- About this exercise
Set out word for word the line that contains "Kriminal In" and each line after it, through the end of the data below, but exclude the pictures.
[Start of section]
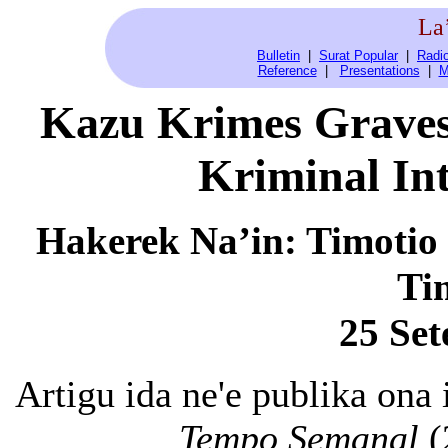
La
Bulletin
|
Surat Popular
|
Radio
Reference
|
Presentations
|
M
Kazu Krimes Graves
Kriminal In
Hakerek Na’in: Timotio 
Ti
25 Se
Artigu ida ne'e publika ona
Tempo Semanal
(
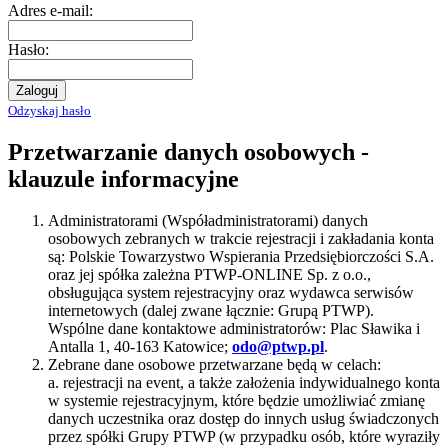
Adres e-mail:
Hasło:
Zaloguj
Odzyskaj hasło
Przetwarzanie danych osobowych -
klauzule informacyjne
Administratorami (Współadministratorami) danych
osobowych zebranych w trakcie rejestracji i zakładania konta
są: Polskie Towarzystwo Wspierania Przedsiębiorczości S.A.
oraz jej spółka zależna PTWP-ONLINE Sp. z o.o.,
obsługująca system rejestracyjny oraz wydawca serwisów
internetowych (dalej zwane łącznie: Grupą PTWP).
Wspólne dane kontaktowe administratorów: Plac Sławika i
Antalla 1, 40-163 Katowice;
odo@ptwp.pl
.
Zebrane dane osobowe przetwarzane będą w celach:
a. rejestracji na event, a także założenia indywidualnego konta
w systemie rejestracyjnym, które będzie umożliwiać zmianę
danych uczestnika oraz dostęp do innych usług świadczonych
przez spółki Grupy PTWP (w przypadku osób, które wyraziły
[End of section]
- Exercise answer
Kriminal In
Hakerek Na’in: Timotio 
Ti
25 Se
Artigu ida ne'e publika ona
Tempo Semanal
(
Adres e-mail:
Hasło:
Zaloguj
Odzyskaj hasło
Przetwarzanie danych osobowych -
klauzule informacyjne
Administratorami (Współadministratorami) danych
osobowych zebranych w trakcie rejestracji i zakładania konta
są: Polskie Towarzystwo Wspierania Przedsiębiorczości S.A.
oraz jej spółka zależna PTWP-ONLINE Sp. z o.o.,
obsługująca system rejestracyjny oraz wydawca serwisów
internetowych (dalej zwane łącznie: Grupą PTWP).
Wspólne dane kontaktowe administratorów: Plac Sławika i
Antalla 1, 40-163 Katowice;
odo@ptwp.pl
.
Zebrane dane osobowe przetwarzane będą w celach:
a. rejestracji na event, a także założenia indywidualnego konta
w systemie rejestracyjnym, które będzie umożliwiać zmianę
danych uczestnika oraz dostęp do innych usług świadczonych
przez spółki Grupy PTWP (w przypadku osób, które wyraziły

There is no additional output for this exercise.